All told, Dr. DiNapoli was able to remove more than 98 percent of the tumor. "There remains a small piece of the capsule that is stuck to her facial nerve," he says. "It is essentially an enhancement, or scar, along the nerve. We're watching to make sure it doesn't change over time, but it's unlikely to."

Says Jamie: "They told me ahead of time that if part of sheath remained on the facial nerve, they would leave it rather than risk damaging the facial nerve."

Jamie spent one night in the intensive care unit, was up and walking the next day, and was discharged after spending three nights in the hospital. "I didn't have many side effects from the surgery other than headaches, which I was told to expect," Jamie says. "I had a little dizziness the first few days, which is normal because of the anesthesia, and some minor facial swelling."

Those symptoms resolved within a few weeks, and Jamie returned to work 5 weeks after her surgery. As was expected, however, she now has nearly complete hearing loss on her left side.

"Because the tumor arises from, and is adhered to, the vestibular nerve, the chances of getting it away from the nerve and saving the hearing are very rare," Dr. DiNapoli says. "I think this has something to do with the vascular supply of the nerve. Because even if you preserve the nerve anatomically, which we did in Jamie's case, the nerve still doesn't work. We think that's because it was so stretched and splayed and attached to the tumor that you're basically defunctionalizing it when you remove the tumor."

The inability to hear "in stereo," with sound being processed through both ears, is challenging, she says, but she is coping well with the change. "It's most difficult when I'm in crowded areas, where there's a lot of noise, and not being able to locate where sound is coming from," she says. "You spend so much of your energy concentrating on what you should be hearing. At the same time, I feel very fortunate. As a healthcare provider, we teach our patients how to accommodate change, and that was beneficial to me. Being a fairly young, active individual who never sat still before surgery, I had every desire to get back to functioning and not let this slow me down."

Looking ahead, Jamie will have six-month follow-up MRI's. If the residual tumor hasn't changed 18 months following surgery, she will undergo follow-up MRI's only as needed.

Jamie's advice to others who are diagnosed with an acoustic neuroma is not to be afraid to ask questions. "Make sure your take the time to know your surgeon and are comfortable with that relationship and the skill set of your surgeon.

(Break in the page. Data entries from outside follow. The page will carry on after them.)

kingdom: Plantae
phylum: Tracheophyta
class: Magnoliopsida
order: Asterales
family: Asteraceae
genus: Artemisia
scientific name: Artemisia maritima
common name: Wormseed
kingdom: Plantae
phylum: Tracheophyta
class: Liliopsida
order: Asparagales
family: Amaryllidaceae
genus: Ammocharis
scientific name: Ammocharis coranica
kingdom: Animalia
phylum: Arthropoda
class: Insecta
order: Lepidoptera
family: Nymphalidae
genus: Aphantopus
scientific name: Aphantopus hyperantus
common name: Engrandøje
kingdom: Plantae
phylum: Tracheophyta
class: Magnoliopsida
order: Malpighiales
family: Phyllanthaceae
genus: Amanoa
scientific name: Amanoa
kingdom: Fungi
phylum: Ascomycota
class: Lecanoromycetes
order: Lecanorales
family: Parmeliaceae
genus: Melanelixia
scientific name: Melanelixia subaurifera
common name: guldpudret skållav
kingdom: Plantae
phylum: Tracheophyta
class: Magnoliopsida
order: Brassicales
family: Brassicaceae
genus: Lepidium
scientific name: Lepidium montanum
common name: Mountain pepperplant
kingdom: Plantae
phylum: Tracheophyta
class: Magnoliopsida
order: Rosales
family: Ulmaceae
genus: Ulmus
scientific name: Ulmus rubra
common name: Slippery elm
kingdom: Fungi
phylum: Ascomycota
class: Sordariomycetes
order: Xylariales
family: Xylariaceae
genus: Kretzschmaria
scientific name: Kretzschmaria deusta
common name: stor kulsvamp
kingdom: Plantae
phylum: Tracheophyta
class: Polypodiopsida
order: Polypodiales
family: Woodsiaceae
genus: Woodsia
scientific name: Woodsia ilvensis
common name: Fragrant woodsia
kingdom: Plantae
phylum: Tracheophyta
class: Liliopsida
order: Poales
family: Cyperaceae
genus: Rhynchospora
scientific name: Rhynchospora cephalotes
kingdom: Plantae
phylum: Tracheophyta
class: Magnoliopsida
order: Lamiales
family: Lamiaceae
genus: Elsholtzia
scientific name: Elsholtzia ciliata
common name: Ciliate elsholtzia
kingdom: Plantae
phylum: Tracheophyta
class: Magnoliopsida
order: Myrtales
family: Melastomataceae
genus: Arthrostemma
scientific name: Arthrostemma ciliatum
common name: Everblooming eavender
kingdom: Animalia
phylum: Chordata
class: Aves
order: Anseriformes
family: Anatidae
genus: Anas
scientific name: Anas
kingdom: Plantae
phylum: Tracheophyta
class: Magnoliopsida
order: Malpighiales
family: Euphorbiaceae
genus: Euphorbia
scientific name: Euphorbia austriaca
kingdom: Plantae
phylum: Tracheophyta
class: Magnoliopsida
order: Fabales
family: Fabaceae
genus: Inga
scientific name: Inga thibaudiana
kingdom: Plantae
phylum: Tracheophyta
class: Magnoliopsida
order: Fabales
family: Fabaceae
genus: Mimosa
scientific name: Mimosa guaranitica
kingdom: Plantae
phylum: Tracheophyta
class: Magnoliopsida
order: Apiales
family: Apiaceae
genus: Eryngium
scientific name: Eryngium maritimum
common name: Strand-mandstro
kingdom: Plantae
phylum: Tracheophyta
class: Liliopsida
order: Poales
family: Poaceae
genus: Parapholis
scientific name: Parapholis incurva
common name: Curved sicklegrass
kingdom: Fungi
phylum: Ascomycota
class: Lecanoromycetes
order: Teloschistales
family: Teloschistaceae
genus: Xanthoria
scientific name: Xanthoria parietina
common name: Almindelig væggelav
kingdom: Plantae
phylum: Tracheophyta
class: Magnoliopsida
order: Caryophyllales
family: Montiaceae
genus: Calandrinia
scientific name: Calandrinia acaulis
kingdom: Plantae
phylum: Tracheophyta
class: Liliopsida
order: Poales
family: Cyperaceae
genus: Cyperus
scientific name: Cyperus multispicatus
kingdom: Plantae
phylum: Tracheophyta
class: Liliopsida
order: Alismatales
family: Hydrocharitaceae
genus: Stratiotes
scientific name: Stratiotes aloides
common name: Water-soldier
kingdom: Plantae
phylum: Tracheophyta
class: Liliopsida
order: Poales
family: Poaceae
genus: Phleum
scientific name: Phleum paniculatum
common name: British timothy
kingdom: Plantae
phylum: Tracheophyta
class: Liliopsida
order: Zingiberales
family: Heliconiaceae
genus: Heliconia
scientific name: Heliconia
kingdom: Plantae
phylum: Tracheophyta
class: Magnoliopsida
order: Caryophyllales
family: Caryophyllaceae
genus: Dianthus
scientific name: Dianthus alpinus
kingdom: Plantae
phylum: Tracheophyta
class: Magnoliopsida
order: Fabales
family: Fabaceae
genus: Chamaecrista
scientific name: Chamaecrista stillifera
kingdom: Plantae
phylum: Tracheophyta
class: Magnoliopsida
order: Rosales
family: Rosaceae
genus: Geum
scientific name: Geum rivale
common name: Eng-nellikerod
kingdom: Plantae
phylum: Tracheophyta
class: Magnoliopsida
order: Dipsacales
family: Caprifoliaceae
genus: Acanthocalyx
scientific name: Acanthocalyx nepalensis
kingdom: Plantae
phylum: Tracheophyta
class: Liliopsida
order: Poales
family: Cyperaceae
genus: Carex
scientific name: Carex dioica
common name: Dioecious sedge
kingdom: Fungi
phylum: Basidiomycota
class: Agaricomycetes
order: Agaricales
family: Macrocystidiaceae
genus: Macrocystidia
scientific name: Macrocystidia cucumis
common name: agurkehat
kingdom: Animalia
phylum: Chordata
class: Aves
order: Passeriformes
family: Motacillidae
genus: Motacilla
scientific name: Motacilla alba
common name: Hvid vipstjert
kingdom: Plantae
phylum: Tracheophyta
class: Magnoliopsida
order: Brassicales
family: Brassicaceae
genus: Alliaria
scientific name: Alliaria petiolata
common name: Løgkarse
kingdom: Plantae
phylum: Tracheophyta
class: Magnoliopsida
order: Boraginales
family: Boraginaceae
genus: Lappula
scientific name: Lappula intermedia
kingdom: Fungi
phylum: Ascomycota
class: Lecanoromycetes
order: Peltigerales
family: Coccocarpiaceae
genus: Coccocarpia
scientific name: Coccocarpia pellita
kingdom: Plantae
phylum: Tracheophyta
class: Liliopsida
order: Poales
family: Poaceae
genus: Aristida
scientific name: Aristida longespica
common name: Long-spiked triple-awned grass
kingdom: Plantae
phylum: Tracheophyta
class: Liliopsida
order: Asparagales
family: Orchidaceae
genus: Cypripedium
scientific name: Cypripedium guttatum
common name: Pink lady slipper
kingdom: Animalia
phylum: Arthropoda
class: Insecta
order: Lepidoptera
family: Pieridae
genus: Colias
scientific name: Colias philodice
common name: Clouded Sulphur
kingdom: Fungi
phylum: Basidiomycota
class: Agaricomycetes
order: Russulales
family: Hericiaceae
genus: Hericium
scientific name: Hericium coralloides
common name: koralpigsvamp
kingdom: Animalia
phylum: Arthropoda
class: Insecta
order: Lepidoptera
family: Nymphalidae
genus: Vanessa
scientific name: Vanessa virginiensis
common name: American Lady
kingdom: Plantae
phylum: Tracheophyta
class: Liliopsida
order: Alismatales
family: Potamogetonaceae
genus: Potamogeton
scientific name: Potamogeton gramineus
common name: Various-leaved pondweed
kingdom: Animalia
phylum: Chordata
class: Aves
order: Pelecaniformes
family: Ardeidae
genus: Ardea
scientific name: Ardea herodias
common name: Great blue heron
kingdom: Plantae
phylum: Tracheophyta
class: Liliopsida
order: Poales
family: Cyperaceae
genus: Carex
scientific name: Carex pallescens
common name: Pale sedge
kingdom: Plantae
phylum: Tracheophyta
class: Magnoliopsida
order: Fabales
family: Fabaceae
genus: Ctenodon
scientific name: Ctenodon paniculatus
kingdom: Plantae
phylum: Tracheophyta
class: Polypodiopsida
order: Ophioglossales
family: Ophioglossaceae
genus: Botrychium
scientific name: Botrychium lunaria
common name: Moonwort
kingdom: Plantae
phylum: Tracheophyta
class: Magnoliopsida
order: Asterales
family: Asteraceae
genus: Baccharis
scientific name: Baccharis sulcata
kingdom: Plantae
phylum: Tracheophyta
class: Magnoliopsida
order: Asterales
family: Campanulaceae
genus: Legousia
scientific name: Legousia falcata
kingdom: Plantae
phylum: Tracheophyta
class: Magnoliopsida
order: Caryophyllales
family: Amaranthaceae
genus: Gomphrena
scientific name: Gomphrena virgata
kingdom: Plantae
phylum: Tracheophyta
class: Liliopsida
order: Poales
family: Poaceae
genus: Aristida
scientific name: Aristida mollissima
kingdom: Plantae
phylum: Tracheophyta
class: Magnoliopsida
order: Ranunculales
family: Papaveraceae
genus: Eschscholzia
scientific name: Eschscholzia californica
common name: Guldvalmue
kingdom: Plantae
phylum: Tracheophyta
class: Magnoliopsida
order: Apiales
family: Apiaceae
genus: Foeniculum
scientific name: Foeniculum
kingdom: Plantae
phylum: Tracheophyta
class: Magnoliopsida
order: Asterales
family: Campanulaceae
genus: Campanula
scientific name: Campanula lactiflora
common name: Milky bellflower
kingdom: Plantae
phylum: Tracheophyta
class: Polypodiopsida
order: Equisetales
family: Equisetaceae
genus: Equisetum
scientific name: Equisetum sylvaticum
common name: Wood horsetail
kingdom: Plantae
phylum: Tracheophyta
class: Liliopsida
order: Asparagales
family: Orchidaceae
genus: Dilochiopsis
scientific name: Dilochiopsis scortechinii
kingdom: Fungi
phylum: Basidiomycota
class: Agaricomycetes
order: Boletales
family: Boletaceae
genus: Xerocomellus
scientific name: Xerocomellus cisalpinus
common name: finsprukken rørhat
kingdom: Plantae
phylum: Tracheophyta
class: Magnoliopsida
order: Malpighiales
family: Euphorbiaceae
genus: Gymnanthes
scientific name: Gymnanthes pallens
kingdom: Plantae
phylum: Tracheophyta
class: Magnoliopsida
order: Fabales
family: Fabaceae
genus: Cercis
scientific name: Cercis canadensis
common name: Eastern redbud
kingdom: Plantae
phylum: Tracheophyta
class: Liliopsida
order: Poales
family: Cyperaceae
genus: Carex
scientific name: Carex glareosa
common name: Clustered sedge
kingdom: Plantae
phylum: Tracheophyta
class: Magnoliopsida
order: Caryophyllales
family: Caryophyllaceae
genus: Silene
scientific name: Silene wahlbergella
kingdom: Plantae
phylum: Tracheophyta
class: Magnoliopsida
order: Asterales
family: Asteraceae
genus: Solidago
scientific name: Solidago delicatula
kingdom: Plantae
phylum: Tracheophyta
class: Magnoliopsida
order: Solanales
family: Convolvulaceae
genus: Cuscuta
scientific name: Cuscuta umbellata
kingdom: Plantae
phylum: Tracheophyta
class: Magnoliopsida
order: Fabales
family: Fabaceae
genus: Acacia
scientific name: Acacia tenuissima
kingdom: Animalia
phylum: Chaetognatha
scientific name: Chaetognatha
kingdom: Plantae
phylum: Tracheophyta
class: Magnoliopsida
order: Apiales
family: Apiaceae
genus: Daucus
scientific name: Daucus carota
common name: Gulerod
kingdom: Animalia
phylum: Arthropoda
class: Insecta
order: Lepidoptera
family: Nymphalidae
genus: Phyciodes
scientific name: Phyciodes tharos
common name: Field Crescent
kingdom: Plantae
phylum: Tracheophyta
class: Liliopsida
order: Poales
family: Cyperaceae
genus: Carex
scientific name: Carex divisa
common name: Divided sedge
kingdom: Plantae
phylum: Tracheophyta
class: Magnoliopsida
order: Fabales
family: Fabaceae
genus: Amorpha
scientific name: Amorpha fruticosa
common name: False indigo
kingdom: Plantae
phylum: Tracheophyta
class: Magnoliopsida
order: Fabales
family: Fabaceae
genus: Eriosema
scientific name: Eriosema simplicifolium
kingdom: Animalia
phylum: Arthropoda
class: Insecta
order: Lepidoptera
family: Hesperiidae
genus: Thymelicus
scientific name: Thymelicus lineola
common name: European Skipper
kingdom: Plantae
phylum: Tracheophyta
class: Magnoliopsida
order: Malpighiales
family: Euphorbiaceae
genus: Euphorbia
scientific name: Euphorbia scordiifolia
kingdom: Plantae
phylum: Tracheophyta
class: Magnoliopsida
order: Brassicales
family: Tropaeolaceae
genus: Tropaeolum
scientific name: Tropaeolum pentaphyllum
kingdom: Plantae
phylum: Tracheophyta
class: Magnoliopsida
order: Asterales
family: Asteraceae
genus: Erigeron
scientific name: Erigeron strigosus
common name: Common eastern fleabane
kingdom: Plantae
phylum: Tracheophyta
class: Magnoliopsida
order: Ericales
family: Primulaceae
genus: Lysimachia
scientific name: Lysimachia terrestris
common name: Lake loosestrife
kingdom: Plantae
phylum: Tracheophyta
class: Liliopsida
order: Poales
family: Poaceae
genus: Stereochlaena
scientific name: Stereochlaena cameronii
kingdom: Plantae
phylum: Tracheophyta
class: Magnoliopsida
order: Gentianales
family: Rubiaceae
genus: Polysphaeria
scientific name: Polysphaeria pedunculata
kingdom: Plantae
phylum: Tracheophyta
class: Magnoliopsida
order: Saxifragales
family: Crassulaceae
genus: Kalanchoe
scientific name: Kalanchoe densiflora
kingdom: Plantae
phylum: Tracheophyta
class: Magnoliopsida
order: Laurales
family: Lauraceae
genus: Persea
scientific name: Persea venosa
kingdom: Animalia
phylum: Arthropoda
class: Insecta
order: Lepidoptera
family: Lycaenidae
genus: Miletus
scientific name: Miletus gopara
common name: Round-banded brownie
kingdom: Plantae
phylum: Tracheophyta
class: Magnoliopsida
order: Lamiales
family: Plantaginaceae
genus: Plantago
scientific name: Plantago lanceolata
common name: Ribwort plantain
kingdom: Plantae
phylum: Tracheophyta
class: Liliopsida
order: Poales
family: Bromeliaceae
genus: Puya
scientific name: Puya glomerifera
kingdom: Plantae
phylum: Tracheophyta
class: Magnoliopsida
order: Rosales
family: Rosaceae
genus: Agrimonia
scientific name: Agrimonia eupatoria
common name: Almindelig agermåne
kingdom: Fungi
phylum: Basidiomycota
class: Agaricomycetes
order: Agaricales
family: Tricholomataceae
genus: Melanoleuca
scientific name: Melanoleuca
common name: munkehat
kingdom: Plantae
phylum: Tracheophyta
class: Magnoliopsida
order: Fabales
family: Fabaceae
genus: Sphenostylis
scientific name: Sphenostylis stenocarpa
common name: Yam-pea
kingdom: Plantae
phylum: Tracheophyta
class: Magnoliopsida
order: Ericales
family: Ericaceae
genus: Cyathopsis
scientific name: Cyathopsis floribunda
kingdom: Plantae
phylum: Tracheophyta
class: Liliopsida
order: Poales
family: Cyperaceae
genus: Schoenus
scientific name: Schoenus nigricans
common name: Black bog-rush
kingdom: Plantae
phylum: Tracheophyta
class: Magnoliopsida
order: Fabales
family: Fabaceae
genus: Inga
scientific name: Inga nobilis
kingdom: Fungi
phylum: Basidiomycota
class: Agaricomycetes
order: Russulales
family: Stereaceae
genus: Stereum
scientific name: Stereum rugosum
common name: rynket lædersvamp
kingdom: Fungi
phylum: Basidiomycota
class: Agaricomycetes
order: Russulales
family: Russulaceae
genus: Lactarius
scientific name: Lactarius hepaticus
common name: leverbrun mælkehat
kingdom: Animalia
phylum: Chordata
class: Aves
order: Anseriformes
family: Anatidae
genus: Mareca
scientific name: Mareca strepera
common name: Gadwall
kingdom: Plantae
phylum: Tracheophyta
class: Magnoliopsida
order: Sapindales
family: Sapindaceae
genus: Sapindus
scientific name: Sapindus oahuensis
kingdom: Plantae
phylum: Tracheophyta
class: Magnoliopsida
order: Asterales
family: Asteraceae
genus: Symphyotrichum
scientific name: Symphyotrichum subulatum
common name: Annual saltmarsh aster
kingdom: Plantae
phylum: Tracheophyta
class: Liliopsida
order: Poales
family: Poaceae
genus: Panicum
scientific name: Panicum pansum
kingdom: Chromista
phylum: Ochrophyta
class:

This is just a bump in the road! If you can be comfortable and confident in your surgeon's abilities and come to terms that it's not going to be a lifelong, debilitating disease, you can be in control of what you want your future to hold."

Hope Story Disclaimer -"Jamie's Story" is about one patient's health-care experience. Please bear in mind that because every patient is unique, individual patients may respond to treatment in different ways. Results are influenced by many factors and may vary from patient to patient.